By placing all of the offices, glazed meeting rooms and support spaces around the perimeter, ARO freed up the central space for book stacks, group work areas and carrels for individual study. Effectively, this means that in the core areas where people study and learn, whether alone or in collaboration, ample daylight and landscape views flood through the main floor’s new floor-to-ceiling windows. The mezzanine space, capped with a curved ceiling made of glass fibre–reinforced gypsum that integrate LED lights, gets a prime view of the quad outside, too. It also features a colourful assortment of acoustic wall tiles to dampen the sound of whispers, rolling book stacks and stifled giggles.

For the people who work in and use the library, the biggest design move was the allowance for more flexibility. As Cornelia “Nelie” Locher, the library department chair with a 25-year tenure at the school, told the school’s own newspaper, “We have more places you can plug your gadgets in. We can wheel the shorter bookcases away. We have more rooms with screens in them that people can use. We have also made an intentional decision to have some study rooms device-free.”

A bit about the school: The Ethical Culture Fieldston School has two campuses: one in Manhattan and one in the Riverdale district of the Bronx. It was first established as a free kindergarten for the children of the poor and working class but is today an elite preK-12 school where annual tuition runs as high as $US50K (though a fifth of the student body receives financial aid). Its alumni include New York Times reporter Jill Abramson, legendary photographer Diane Arbus, film director Sofia Coppola, AI pioneer Marvin Minsky, and urban planning icon Robert Moses.

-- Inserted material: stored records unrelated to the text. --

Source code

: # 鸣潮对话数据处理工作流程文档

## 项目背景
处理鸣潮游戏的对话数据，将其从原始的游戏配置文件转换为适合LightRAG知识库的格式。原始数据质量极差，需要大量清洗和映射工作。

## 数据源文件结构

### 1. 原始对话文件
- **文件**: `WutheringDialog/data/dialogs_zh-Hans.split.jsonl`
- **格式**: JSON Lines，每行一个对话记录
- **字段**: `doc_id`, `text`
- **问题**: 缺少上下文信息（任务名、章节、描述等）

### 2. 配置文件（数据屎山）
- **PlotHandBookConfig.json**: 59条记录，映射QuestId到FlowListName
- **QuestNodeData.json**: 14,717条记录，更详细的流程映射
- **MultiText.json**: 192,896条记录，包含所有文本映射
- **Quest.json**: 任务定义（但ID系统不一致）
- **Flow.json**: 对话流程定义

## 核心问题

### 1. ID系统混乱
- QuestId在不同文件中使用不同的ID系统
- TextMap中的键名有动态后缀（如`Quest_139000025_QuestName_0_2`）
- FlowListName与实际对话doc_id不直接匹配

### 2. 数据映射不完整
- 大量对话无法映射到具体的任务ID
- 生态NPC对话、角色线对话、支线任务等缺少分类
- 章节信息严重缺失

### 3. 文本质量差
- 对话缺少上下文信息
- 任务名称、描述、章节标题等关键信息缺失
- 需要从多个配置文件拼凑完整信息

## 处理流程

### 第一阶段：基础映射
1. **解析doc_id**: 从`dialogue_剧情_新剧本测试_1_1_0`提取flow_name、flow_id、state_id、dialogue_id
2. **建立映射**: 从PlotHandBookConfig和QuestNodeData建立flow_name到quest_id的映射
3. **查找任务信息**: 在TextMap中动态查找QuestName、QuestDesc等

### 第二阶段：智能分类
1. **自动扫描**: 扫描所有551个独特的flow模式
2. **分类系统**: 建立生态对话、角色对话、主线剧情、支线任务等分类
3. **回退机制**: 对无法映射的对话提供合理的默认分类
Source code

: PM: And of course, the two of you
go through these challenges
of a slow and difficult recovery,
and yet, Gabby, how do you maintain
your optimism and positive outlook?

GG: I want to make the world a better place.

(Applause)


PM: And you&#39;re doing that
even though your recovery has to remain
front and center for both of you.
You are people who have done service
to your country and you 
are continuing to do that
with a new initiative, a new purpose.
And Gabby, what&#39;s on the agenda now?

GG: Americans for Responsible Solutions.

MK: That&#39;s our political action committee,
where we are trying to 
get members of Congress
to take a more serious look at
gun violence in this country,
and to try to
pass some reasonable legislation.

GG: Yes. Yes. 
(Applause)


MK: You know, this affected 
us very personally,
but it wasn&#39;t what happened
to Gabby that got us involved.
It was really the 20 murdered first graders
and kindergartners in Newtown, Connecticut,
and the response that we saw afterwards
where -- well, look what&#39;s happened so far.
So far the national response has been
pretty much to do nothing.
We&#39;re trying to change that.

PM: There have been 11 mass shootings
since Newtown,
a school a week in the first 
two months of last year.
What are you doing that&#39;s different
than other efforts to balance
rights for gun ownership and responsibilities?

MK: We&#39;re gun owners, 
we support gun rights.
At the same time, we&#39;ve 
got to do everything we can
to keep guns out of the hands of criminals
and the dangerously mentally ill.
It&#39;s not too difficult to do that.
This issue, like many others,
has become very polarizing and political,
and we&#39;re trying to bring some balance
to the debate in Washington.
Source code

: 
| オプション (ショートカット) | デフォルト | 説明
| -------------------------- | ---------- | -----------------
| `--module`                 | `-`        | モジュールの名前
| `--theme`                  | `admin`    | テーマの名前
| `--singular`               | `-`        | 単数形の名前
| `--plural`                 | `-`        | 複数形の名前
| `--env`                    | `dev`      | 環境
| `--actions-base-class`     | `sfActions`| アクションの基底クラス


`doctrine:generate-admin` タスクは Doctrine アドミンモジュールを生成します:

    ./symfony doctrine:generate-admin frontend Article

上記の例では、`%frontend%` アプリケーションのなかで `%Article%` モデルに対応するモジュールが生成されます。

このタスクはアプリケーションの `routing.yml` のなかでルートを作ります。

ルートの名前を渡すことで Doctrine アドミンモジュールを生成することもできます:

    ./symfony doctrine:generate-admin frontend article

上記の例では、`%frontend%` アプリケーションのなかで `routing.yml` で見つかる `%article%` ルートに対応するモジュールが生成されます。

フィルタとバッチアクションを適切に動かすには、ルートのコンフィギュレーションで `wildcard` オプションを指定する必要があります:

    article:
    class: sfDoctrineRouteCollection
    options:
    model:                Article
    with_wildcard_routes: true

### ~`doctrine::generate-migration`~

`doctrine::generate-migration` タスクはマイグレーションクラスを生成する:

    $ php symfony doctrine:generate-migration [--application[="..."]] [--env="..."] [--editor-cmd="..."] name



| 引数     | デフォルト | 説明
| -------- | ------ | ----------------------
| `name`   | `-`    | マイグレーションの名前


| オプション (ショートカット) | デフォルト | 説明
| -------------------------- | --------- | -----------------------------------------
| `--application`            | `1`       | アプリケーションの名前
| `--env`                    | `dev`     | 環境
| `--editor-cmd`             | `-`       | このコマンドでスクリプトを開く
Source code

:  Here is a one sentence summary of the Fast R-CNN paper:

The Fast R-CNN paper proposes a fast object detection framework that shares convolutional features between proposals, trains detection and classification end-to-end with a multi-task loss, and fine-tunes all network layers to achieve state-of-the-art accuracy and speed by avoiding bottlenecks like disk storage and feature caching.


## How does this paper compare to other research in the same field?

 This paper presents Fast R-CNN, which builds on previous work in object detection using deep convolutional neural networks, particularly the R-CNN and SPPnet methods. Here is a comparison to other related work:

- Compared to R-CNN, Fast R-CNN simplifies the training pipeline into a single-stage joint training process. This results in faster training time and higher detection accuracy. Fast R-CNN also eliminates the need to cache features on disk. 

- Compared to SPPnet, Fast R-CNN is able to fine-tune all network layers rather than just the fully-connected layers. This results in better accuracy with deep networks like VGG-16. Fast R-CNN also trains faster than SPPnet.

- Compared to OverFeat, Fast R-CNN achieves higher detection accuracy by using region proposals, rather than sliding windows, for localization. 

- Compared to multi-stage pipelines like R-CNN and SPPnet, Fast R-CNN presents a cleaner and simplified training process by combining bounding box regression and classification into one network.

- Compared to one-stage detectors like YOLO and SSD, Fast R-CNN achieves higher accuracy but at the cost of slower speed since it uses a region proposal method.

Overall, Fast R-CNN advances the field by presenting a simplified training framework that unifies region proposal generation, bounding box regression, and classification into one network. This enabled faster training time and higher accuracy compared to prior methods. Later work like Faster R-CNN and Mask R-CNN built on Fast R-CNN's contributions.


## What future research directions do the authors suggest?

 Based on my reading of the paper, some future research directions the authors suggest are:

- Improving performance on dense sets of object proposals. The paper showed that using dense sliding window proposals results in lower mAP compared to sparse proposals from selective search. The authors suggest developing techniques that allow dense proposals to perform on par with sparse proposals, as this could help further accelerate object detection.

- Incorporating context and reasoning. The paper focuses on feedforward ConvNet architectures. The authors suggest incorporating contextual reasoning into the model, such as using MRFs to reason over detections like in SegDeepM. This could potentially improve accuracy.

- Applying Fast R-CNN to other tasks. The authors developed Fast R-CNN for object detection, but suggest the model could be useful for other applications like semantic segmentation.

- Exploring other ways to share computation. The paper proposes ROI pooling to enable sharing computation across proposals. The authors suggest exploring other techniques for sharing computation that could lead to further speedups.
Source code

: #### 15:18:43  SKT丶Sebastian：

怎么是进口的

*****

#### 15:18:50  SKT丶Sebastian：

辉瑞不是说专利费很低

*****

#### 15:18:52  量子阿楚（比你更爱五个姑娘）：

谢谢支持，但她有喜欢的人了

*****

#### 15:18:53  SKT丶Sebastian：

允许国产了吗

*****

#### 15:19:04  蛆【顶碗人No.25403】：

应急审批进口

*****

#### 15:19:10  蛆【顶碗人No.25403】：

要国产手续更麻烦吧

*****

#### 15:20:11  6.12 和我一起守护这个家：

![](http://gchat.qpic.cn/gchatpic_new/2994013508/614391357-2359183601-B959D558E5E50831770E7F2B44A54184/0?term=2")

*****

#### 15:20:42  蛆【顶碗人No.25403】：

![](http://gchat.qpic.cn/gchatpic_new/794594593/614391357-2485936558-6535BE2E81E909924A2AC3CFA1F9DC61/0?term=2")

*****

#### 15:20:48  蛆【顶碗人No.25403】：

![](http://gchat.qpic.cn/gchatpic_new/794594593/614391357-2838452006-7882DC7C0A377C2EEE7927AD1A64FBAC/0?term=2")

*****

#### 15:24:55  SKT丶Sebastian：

The school came out of the Ethical Culture movement, established by Felix Adler, and retains that progressive ethos, with a dedication to “diversity of ancestry, family, identity, culture and belief.” Recently, it’s received attention for its Conversations About Race program, which is mandatory for all fourth and fifth graders. As the school states, “We expect members of our community to engage in open dialogue about living and learning in a diverse environment inside and outside the classroom. We see this work with its creative tensions as a catalyst for individual and collective growth. On a daily basis, we are committed to making this vision of a democratic, pluralistic and progressive school a reality.”